| What the exercise asks |
An exact transcription is needed of the lines below from the one with "ring mcp: (202, 162)" through the one with "wrist: (137, 57)", with no other lines and no pictures.

[Entries taken from a collection]
=== Begin Enclosure ===
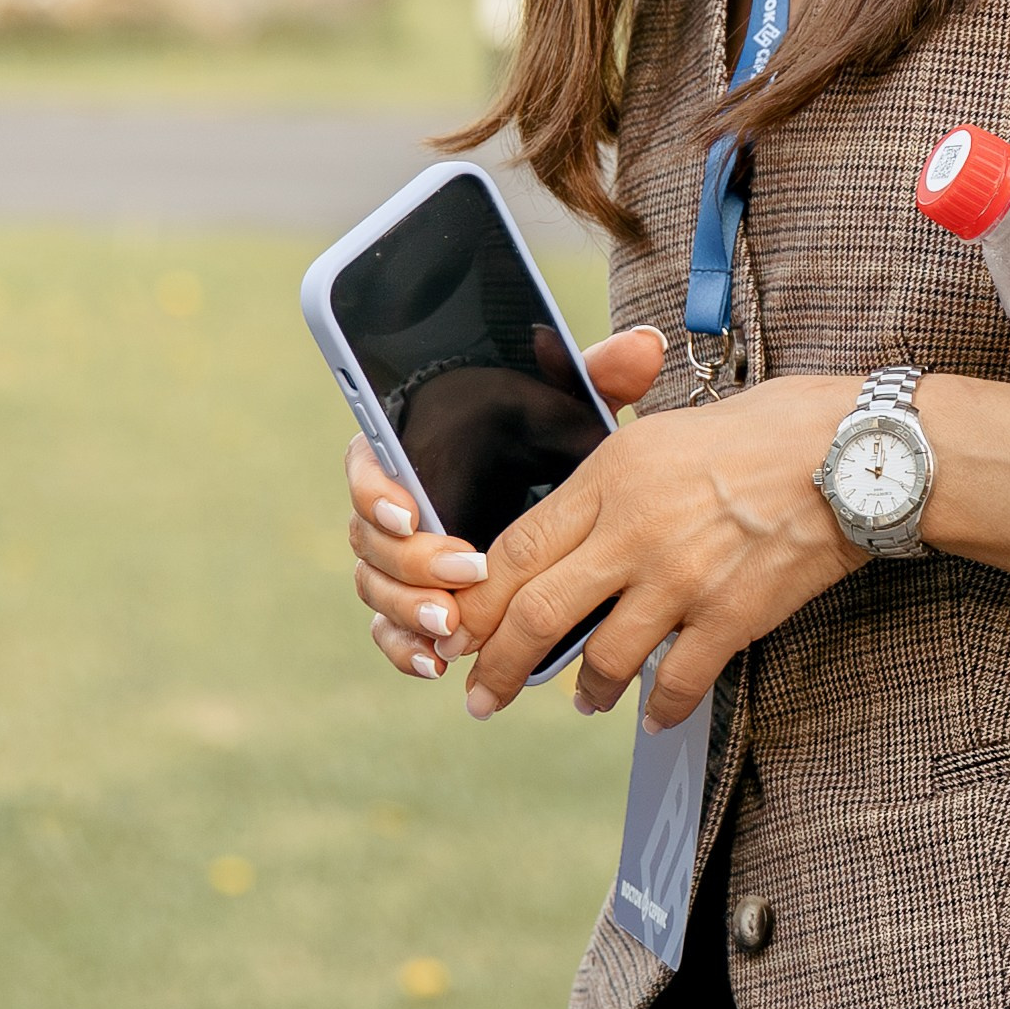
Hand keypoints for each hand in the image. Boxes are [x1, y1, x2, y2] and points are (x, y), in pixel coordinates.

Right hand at [346, 326, 668, 694]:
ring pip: (377, 588)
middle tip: (462, 581)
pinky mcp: (417, 601)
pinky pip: (390, 630)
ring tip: (449, 628)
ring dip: (407, 611)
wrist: (555, 486)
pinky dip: (406, 648)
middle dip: (409, 566)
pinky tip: (434, 663)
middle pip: (370, 539)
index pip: (366, 463)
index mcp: (412, 446)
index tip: (412, 514)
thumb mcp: (575, 407)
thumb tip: (642, 346)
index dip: (376, 492)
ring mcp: (403, 558)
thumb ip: (598, 375)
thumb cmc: (555, 439)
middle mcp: (396, 504)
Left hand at [450, 368, 863, 724]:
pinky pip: (676, 682)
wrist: (854, 454)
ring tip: (582, 701)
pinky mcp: (730, 616)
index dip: (478, 602)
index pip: (518, 550)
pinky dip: (660, 708)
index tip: (461, 630)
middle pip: (537, 614)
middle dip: (498, 667)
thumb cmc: (766, 430)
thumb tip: (565, 532)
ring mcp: (682, 579)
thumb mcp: (664, 426)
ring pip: (601, 659)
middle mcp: (634, 530)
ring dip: (584, 691)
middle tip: (481, 697)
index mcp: (613, 474)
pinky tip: (655, 714)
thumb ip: (609, 478)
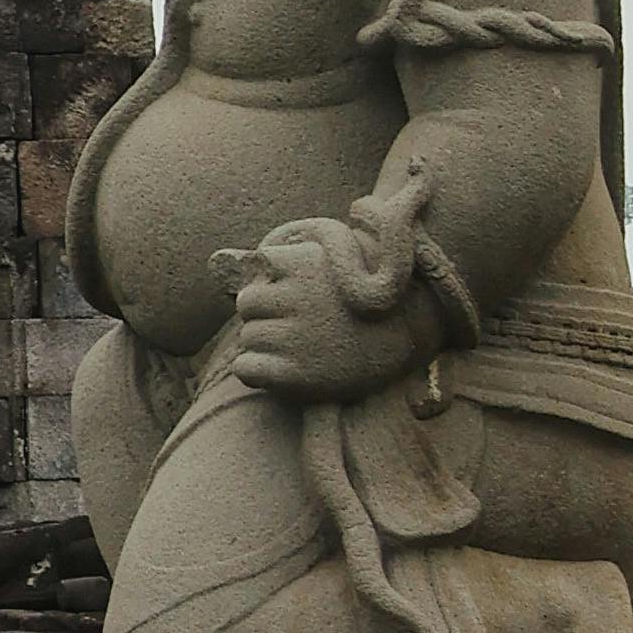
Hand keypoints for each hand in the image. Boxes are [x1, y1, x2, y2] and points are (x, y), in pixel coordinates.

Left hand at [219, 204, 424, 403]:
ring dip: (264, 343)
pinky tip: (283, 371)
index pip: (258, 266)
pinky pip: (245, 368)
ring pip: (247, 335)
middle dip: (265, 314)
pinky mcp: (292, 374)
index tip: (300, 294)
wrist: (414, 342)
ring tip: (299, 350)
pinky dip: (256, 371)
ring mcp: (295, 336)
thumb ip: (289, 258)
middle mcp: (298, 297)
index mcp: (307, 263)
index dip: (273, 281)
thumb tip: (218, 258)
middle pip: (247, 303)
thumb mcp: (338, 259)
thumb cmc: (372, 298)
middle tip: (298, 327)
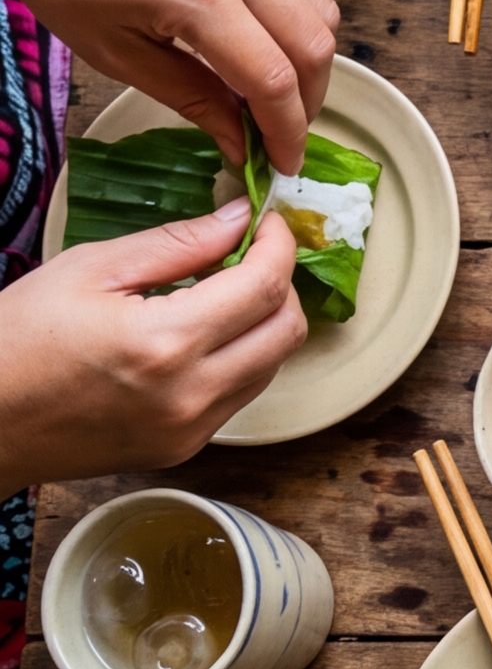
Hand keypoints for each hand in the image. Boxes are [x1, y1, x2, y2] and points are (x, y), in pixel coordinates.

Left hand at [0, 0, 337, 173]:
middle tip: (282, 130)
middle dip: (309, 101)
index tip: (282, 164)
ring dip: (310, 59)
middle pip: (314, 46)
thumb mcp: (113, 52)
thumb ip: (190, 97)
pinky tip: (264, 36)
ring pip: (322, 10)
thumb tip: (239, 140)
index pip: (271, 79)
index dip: (286, 131)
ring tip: (276, 87)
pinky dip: (297, 17)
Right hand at [0, 202, 306, 487]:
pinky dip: (240, 358)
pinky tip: (200, 336)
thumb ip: (177, 243)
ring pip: (272, 365)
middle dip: (280, 283)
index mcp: (165, 343)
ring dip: (263, 323)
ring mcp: (190, 429)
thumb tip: (241, 219)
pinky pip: (240, 395)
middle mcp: (191, 394)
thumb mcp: (89, 270)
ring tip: (219, 293)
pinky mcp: (183, 449)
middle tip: (249, 256)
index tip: (270, 223)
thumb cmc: (16, 339)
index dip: (279, 245)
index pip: (264, 287)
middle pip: (287, 330)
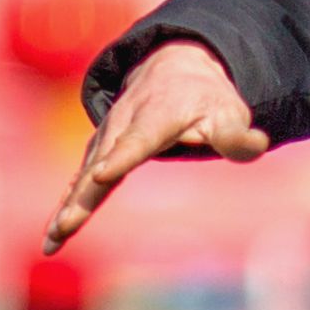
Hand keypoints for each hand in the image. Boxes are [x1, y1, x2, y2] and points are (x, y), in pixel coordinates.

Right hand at [47, 39, 264, 246]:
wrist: (173, 70)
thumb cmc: (206, 99)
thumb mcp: (228, 113)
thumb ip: (237, 135)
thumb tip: (257, 144)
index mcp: (156, 116)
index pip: (137, 141)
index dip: (120, 158)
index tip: (103, 175)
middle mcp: (123, 126)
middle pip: (99, 165)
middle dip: (81, 197)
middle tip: (65, 226)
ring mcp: (107, 138)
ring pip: (84, 176)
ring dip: (66, 208)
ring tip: (52, 239)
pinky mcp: (99, 151)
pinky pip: (80, 180)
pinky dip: (66, 204)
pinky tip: (54, 234)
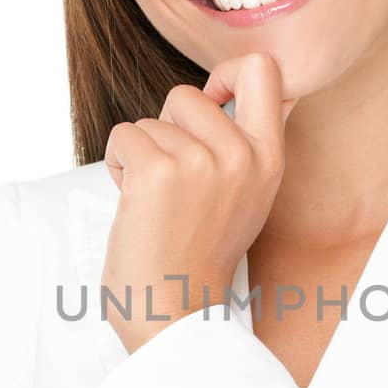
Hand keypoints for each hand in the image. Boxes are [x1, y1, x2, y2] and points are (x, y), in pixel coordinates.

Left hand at [100, 52, 296, 353]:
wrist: (176, 316)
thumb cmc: (197, 260)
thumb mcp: (246, 198)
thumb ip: (246, 147)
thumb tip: (240, 87)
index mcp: (269, 160)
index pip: (264, 70)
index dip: (227, 74)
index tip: (211, 103)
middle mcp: (242, 156)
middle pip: (187, 93)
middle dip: (166, 129)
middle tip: (171, 180)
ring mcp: (202, 162)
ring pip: (149, 120)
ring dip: (140, 156)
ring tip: (156, 202)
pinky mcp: (159, 171)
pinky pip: (124, 136)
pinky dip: (119, 166)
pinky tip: (135, 204)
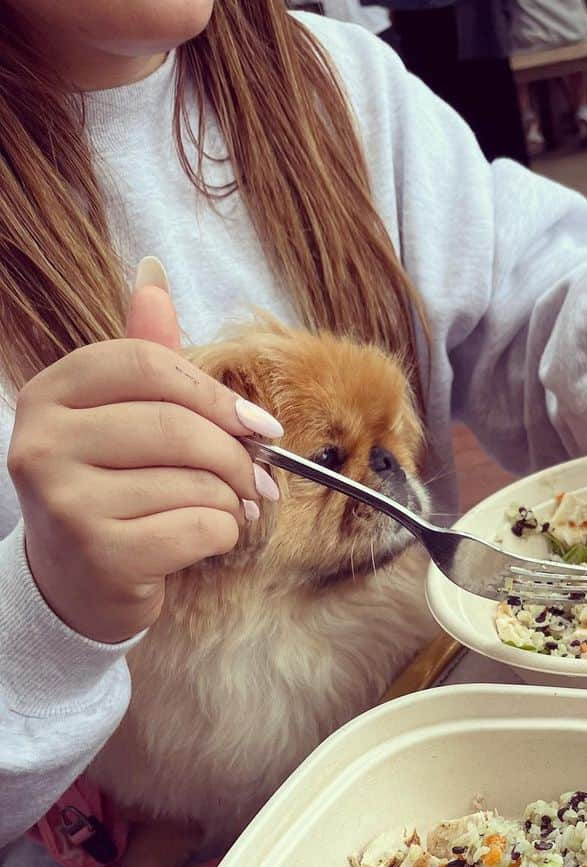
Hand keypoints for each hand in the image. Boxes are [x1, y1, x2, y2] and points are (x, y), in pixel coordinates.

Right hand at [9, 258, 282, 643]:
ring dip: (234, 500)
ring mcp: (66, 501)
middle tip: (260, 480)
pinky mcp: (100, 554)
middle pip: (176, 425)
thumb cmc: (111, 492)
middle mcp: (44, 444)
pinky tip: (210, 540)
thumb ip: (143, 358)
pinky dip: (224, 534)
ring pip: (194, 481)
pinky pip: (199, 527)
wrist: (75, 586)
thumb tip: (153, 277)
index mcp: (50, 395)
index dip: (216, 393)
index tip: (258, 426)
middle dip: (236, 455)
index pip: (147, 365)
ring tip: (232, 510)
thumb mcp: (117, 419)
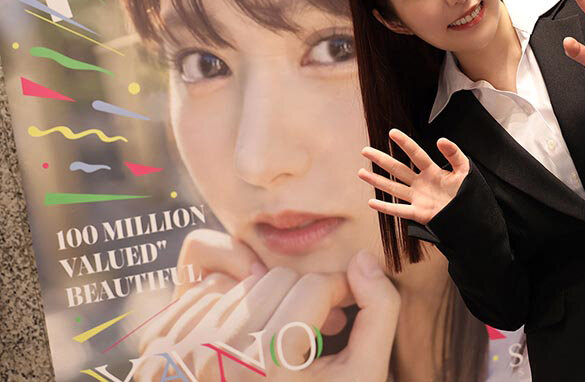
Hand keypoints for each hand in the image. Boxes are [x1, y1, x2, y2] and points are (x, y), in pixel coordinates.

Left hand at [136, 248, 398, 381]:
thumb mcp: (362, 375)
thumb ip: (378, 312)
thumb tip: (363, 259)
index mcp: (269, 361)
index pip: (315, 285)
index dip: (339, 292)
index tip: (343, 313)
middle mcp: (218, 351)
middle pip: (279, 278)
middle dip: (304, 297)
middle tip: (315, 329)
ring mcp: (182, 346)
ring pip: (245, 281)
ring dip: (271, 302)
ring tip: (283, 340)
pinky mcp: (161, 342)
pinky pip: (207, 291)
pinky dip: (232, 306)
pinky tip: (247, 341)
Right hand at [358, 128, 468, 224]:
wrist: (473, 217)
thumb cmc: (469, 194)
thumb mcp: (465, 170)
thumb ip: (454, 154)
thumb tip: (440, 140)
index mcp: (433, 171)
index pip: (415, 154)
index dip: (405, 143)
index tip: (392, 133)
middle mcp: (422, 183)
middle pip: (398, 169)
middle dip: (381, 160)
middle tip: (366, 150)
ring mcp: (418, 198)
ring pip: (393, 188)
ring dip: (377, 181)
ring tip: (361, 172)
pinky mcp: (419, 214)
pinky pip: (399, 210)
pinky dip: (385, 207)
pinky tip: (372, 202)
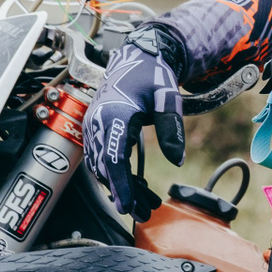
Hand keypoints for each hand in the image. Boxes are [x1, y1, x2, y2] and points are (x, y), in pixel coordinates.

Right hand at [81, 39, 181, 217]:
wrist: (137, 57)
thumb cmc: (152, 75)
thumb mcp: (167, 97)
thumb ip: (171, 128)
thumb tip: (177, 161)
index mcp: (113, 115)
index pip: (114, 159)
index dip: (121, 186)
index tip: (128, 208)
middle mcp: (98, 123)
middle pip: (106, 168)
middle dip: (123, 193)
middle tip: (144, 214)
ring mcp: (94, 127)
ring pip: (103, 167)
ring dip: (122, 187)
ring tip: (146, 205)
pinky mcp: (98, 130)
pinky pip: (104, 159)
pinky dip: (118, 175)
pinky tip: (138, 187)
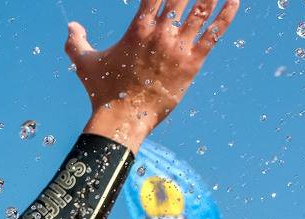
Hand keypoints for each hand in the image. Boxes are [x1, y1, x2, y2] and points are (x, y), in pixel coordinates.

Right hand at [66, 0, 239, 150]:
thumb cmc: (103, 92)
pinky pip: (214, 34)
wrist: (122, 120)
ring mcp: (178, 48)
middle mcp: (160, 34)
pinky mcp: (192, 63)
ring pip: (202, 10)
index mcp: (138, 30)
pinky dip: (226, 15)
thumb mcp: (85, 64)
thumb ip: (77, 42)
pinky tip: (233, 1)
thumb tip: (70, 26)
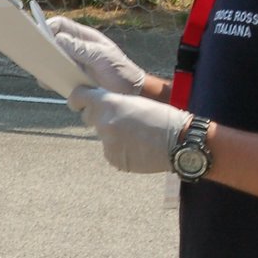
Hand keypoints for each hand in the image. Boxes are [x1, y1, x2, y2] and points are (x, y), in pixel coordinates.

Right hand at [47, 16, 145, 95]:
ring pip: (50, 61)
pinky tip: (50, 83)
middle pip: (52, 42)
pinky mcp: (72, 80)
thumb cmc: (121, 70)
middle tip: (36, 54)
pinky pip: (55, 78)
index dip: (48, 26)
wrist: (130, 92)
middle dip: (42, 46)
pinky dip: (50, 80)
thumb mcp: (102, 57)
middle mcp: (76, 49)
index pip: (60, 25)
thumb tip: (58, 39)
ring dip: (44, 65)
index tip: (40, 34)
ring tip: (42, 70)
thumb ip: (81, 49)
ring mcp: (73, 64)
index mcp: (84, 37)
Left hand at [67, 85, 188, 173]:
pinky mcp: (114, 159)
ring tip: (138, 136)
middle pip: (90, 118)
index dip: (78, 100)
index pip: (78, 98)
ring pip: (103, 137)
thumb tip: (101, 109)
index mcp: (109, 103)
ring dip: (114, 136)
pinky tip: (139, 148)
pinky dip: (121, 150)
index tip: (78, 103)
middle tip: (122, 120)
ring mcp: (108, 143)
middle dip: (100, 118)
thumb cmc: (163, 118)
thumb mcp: (136, 102)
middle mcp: (104, 123)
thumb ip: (114, 104)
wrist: (180, 142)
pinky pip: (112, 152)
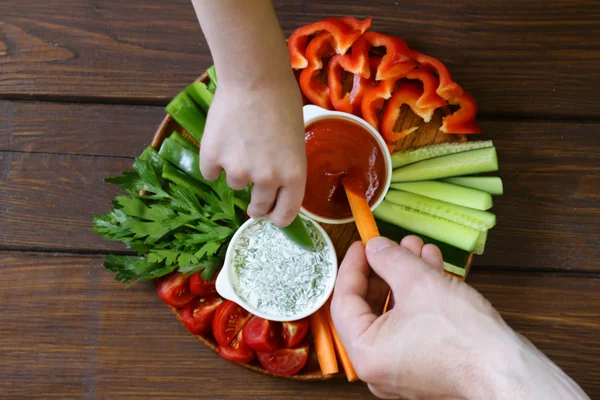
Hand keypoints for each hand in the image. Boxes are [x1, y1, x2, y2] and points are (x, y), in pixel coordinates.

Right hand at [199, 75, 305, 226]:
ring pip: (234, 183)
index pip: (285, 214)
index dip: (277, 218)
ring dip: (236, 170)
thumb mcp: (296, 141)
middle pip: (258, 207)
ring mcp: (238, 170)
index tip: (272, 217)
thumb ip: (286, 168)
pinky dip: (214, 160)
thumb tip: (274, 186)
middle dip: (256, 206)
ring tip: (240, 141)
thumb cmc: (282, 103)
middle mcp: (266, 179)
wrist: (254, 78)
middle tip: (252, 200)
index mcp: (293, 176)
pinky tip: (222, 138)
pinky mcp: (212, 158)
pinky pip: (210, 171)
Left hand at [331, 236, 588, 398]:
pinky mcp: (425, 365)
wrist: (507, 371)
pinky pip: (412, 325)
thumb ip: (389, 260)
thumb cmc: (462, 336)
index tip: (363, 245)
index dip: (353, 267)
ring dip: (407, 277)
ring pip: (395, 312)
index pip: (344, 301)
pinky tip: (434, 269)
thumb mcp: (418, 282)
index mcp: (365, 352)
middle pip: (370, 306)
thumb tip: (374, 248)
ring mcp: (402, 368)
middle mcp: (378, 366)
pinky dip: (419, 297)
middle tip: (394, 244)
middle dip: (386, 269)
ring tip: (419, 248)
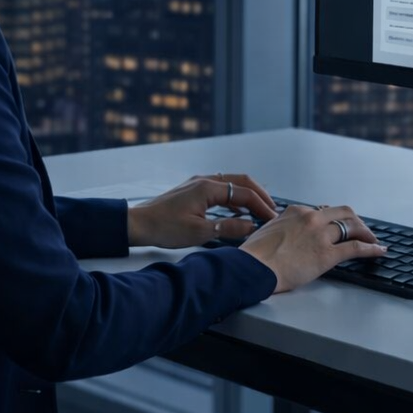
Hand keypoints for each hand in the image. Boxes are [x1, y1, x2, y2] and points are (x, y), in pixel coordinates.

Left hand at [127, 173, 278, 248]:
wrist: (138, 224)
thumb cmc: (165, 228)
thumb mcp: (199, 232)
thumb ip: (228, 228)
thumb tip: (252, 226)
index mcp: (207, 188)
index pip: (244, 193)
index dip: (262, 205)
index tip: (273, 219)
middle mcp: (204, 180)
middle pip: (241, 181)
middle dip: (260, 195)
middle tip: (273, 211)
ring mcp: (198, 184)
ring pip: (231, 183)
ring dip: (248, 195)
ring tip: (261, 211)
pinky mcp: (193, 190)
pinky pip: (221, 189)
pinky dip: (235, 198)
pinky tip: (239, 212)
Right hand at [240, 205, 384, 293]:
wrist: (252, 267)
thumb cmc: (254, 255)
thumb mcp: (267, 231)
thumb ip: (283, 227)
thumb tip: (287, 233)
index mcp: (296, 212)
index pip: (322, 211)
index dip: (334, 219)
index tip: (338, 225)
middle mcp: (311, 218)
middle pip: (343, 213)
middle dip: (355, 221)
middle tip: (361, 230)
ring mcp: (321, 235)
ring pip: (352, 226)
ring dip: (366, 232)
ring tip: (372, 240)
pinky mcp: (327, 254)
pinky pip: (356, 247)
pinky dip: (371, 248)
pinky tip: (378, 250)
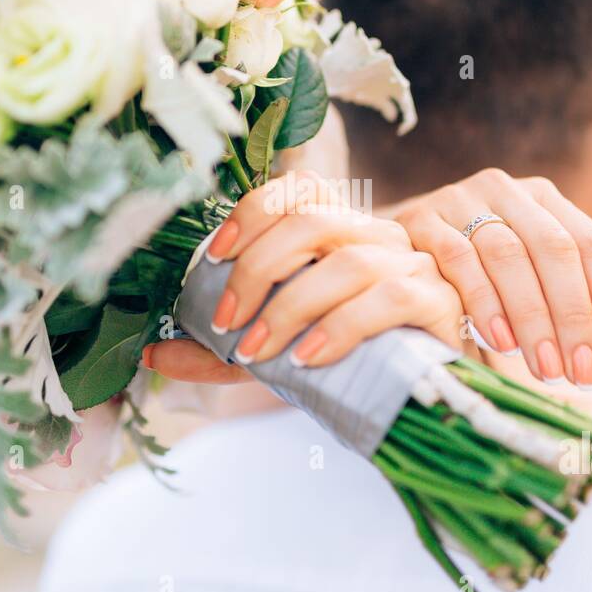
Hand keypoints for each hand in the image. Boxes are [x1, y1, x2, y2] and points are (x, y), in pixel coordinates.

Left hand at [145, 171, 462, 383]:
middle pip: (313, 222)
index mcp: (341, 232)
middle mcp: (379, 236)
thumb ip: (219, 353)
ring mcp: (413, 266)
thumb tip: (152, 353)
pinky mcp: (439, 303)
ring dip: (290, 307)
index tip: (214, 258)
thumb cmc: (348, 366)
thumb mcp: (275, 354)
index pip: (300, 189)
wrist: (425, 401)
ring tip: (257, 352)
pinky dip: (339, 328)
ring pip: (348, 263)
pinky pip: (389, 299)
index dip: (253, 212)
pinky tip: (307, 360)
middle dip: (258, 269)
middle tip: (226, 323)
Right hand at [393, 168, 591, 386]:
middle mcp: (506, 190)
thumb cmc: (465, 274)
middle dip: (575, 317)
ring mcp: (460, 198)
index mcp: (543, 198)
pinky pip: (458, 260)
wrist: (384, 246)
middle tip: (583, 373)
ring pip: (508, 255)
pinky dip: (483, 302)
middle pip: (555, 249)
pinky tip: (499, 343)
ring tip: (545, 368)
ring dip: (532, 318)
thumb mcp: (516, 275)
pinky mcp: (420, 217)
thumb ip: (557, 303)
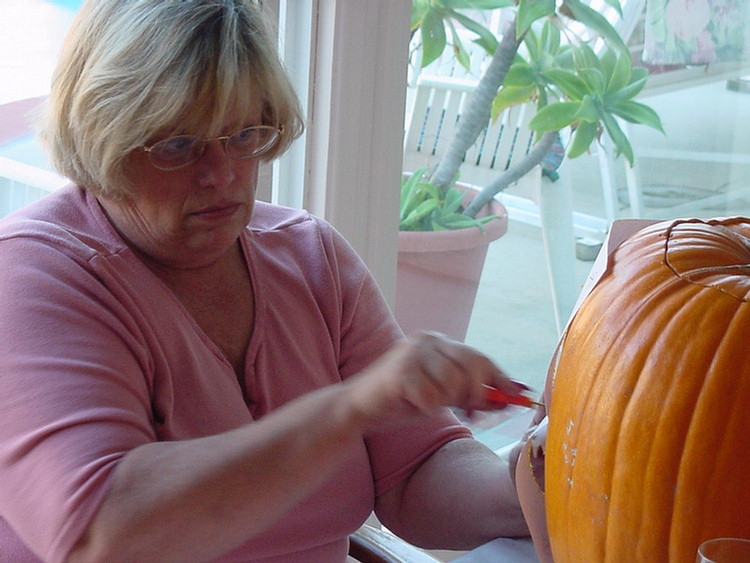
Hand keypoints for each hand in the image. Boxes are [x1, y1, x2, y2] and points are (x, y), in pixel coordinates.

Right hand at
=== End Enclosure ===
| Solution to the problem |
ring mcp: (202, 162)
ring pip: (149, 120)
ring dip: (140, 156)
ring tip: (156, 202)
pinky mcp: (159, 171)
pinky pip: (124, 136)
pinky dip: (119, 166)
pinky tip: (135, 204)
Hand keypoints for each hand in the image. Boxes are [x1, y1, x2, y2] and points are (x, y), in pixel coordinates.

Right hand at [9, 258, 282, 643]:
ring dip: (234, 500)
ring mcp: (66, 501)
middle tip: (260, 480)
pinky mcp: (100, 554)
middle pip: (176, 425)
thumb cmc: (111, 492)
middle mcp: (44, 444)
pinky tip: (210, 540)
thumb ip: (143, 358)
pinky dip: (224, 534)
ring pip: (194, 481)
pinky pip: (199, 527)
wrist: (75, 586)
thumb tip: (153, 277)
index mcp: (50, 395)
index dip: (216, 393)
index tip: (258, 426)
middle dip: (236, 455)
index pip: (147, 365)
ring tip: (232, 510)
thumb mcp: (117, 419)
Hand keypoints for each hand in the image. Boxes are [x1, y1, x2, y2] and points are (x, y), in pixel coordinates.

Left hand at [136, 248, 398, 381]:
thumb mcp: (362, 375)
thumb ip: (378, 312)
thumb tip: (363, 259)
index mcp: (269, 361)
index pip: (315, 285)
index dip: (339, 292)
index tip: (343, 313)
middle mcp: (218, 351)
middle pip: (279, 278)
middle dip: (304, 297)
middle tip: (315, 329)
ring mcp: (182, 346)
ring pip: (245, 281)
ring dip: (271, 302)
ring tip: (283, 340)
pinky mcp: (161, 342)
pinky pip: (207, 291)
pinky dip: (232, 306)
pinky tip: (247, 341)
Right hand at [358, 128, 468, 224]:
wrist: (473, 217)
thumb cmc: (469, 194)
thumb mcp: (465, 170)
thumb ip: (454, 154)
thumb tip: (440, 140)
index mcp: (433, 171)
index pip: (415, 154)
index dip: (405, 143)
index tip: (392, 133)
middle mcp: (422, 183)
middle pip: (398, 169)
middle dip: (381, 160)
middle tip: (366, 150)
ring mcp: (418, 198)
ring pip: (393, 188)
ring dip: (377, 181)
ring tip: (361, 172)
pinky mcp: (419, 214)
pinky pip: (399, 210)
pinky dip: (385, 207)
pinky tip: (372, 202)
Hand keypoints for each hand in the image. Boxes are [x1, y1, x2, y2] and points are (x, y), in pixel coordinates.

Right hand at [81, 39, 181, 217]:
wrist: (137, 57)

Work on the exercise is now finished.